Transcribed page contents
◆ ◆ ◆ ◆

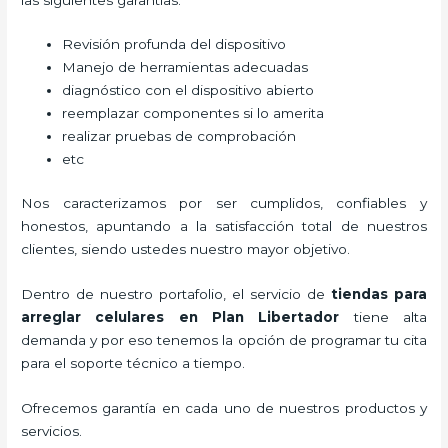
Revisión profunda del dispositivo
Manejo de herramientas adecuadas
diagnóstico con el dispositivo abierto
reemplazar componentes si lo amerita
realizar pruebas de comprobación
etc
Nos caracterizamos por ser cumplidos, confiables y
honestos, apuntando a la satisfacción total de nuestros
clientes, siendo ustedes nuestro mayor objetivo.
Dentro de nuestro portafolio, el servicio de
tiendas para
arreglar celulares
en Plan Libertador
tiene alta
demanda y por eso tenemos la opción de programar tu cita
para el soporte técnico a tiempo.
Ofrecemos garantía en cada uno de nuestros productos y
servicios.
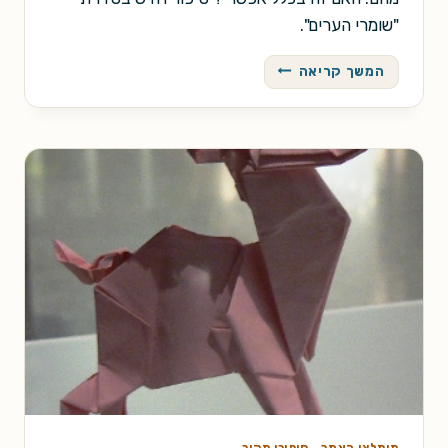
"שומרי הערים".
מים
המשך קריאה
בטעם
אבק
מומלצי האתר
·
סיפורי מקור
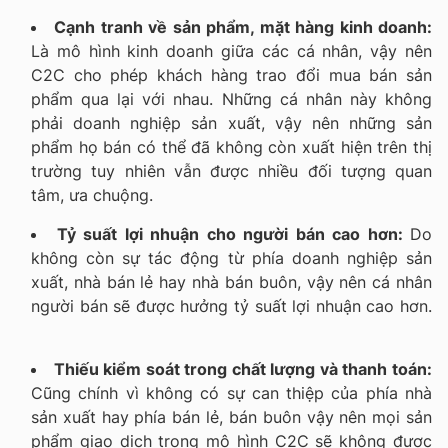
Cạnh tranh về sản phẩm, mặt hàng kinh doanh:
Là mô hình kinh doanh giữa các cá nhân, vậy nên
C2C cho phép khách hàng trao đổi mua bán sản
phẩm qua lại với nhau. Những cá nhân này không
phải doanh nghiệp sản xuất, vậy nên những sản
phẩm họ bán có thể đã không còn xuất hiện trên thị
trường tuy nhiên vẫn được nhiều đối tượng quan
tâm, ưa chuộng.
Tỷ suất lợi nhuận cho người bán cao hơn:
Do
không còn sự tác động từ phía doanh nghiệp sản
xuất, nhà bán lẻ hay nhà bán buôn, vậy nên cá nhân
người bán sẽ được hưởng tỷ suất lợi nhuận cao hơn.
Thiếu kiểm soát trong chất lượng và thanh toán:
Cũng chính vì không có sự can thiệp của phía nhà
sản xuất hay phía bán lẻ, bán buôn vậy nên mọi sản
phẩm giao dịch trong mô hình C2C sẽ không được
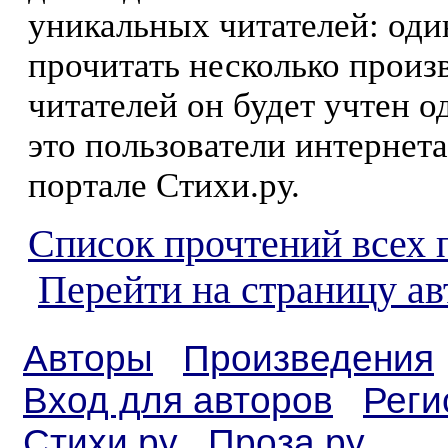
уникальных читателей: оди
прочитать несколько произ
читателей он будет учтен о
это пользователи интернета
портале Стихи.ру.
Список прочтений всех 
Перейти на страницу ав
Авторы
Произведения
Вход для авторов
Реги
Стихи.ру
Проза.ру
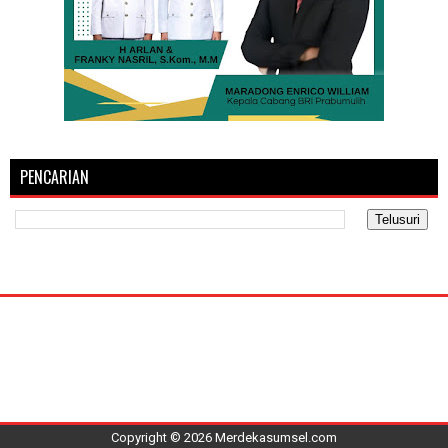
PENCARIAN
Copyright ©
2026
Merdekasumsel.com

◆ ◆ ◆ ◆

> [TASK INSTRUCTIONS]: Go through the data and show every line where "doanh" occurs.

> [ANSWER SPACE]:
Cạnh tranh về sản phẩm, mặt hàng kinh doanh:
Là mô hình kinh doanh giữa các cá nhân, vậy nên
phải doanh nghiệp sản xuất, vậy nên những sản
không còn sự tác động từ phía doanh nghiệp sản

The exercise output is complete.